• **Set task**
Recast the data as a JSON list of strings with one string per line, leaving out blank lines, starting with the line containing "scientific name: Menemerus bivittatus" and going on through the line containing "scientific name: Eucalyptus camaldulensis". Include only those lines.

Stored dataset items
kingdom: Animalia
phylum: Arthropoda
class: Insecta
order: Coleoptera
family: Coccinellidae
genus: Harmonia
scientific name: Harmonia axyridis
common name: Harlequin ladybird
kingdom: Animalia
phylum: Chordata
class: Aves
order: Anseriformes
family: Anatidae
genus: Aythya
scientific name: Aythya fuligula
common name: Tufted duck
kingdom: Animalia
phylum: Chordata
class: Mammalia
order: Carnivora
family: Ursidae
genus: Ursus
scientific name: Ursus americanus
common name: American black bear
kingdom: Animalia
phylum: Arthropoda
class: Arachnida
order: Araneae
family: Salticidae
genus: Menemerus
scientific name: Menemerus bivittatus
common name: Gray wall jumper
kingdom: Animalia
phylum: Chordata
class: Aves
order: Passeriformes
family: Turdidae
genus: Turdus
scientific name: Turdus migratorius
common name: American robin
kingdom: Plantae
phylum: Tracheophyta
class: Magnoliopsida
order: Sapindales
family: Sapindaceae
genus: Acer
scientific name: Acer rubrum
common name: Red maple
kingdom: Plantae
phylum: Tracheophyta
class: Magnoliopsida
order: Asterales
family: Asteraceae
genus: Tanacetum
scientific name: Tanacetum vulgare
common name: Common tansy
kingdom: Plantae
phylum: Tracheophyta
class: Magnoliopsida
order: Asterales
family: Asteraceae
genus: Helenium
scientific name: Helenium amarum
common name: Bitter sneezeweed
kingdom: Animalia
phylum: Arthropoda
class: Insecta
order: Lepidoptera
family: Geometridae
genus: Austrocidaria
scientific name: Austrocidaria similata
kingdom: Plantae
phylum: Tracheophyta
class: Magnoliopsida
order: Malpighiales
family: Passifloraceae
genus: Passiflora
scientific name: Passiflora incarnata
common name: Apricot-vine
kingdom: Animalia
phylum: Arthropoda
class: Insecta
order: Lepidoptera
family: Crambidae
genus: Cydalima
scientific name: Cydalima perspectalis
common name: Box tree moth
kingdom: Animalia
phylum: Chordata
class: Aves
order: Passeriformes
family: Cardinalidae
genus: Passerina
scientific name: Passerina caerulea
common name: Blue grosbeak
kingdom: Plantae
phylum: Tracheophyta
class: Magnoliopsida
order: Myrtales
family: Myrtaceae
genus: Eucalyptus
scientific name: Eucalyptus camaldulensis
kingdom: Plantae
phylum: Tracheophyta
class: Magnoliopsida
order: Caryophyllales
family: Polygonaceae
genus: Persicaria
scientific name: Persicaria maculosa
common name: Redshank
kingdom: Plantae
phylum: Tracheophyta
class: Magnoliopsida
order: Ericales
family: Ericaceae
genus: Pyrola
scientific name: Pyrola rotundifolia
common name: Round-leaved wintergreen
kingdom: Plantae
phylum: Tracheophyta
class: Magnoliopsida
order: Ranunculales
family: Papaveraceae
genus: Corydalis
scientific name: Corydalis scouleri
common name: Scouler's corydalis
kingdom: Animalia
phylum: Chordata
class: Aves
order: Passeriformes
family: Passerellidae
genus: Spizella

• **Expected answer**
[
  "scientific name: Menemerus bivittatus",
  "common name: Gray wall jumper",
  "kingdom: Animalia",
  "phylum: Chordata",
  "class: Aves",
  "order: Passeriformes",
  "family: Turdidae",
  "genus: Turdus",
  "scientific name: Turdus migratorius",
  "common name: American robin",
  "kingdom: Plantae",
  "phylum: Tracheophyta",
  "class: Magnoliopsida",
  "order: Sapindales",
  "family: Sapindaceae",
  "genus: Acer",
  "scientific name: Acer rubrum",
  "common name: Red maple",
  "kingdom: Plantae",
  "phylum: Tracheophyta",
  "class: Magnoliopsida",
  "order: Asterales",
  "family: Asteraceae",
  "genus: Tanacetum",
  "scientific name: Tanacetum vulgare",
  "common name: Common tansy",
  "kingdom: Plantae",
  "phylum: Tracheophyta",
  "class: Magnoliopsida",
  "order: Asterales",
  "family: Asteraceae",
  "genus: Helenium",
  "scientific name: Helenium amarum",
  "common name: Bitter sneezeweed",
  "kingdom: Animalia",
  "phylum: Arthropoda",
  "class: Insecta",
  "order: Lepidoptera",
  "family: Geometridae",
  "genus: Austrocidaria",
  "scientific name: Austrocidaria similata",
  "kingdom: Plantae",
  "phylum: Tracheophyta",
  "class: Magnoliopsida",
  "order: Malpighiales",
  "family: Passifloraceae",
  "genus: Passiflora",
  "scientific name: Passiflora incarnata",
  "common name: Apricot-vine",
  "kingdom: Animalia",
  "phylum: Arthropoda",
  "class: Insecta",
  "order: Lepidoptera",
  "family: Crambidae",
  "genus: Cydalima",
  "scientific name: Cydalima perspectalis",
  "common name: Box tree moth",
  "kingdom: Animalia",
  "phylum: Chordata",
  "class: Aves",
  "order: Passeriformes",
  "family: Cardinalidae",
  "genus: Passerina",
  "scientific name: Passerina caerulea",
  "common name: Blue grosbeak",
  "kingdom: Plantae",
  "phylum: Tracheophyta",
  "class: Magnoliopsida",
  "order: Myrtales",
  "family: Myrtaceae",
  "genus: Eucalyptus",
  "scientific name: Eucalyptus camaldulensis"
]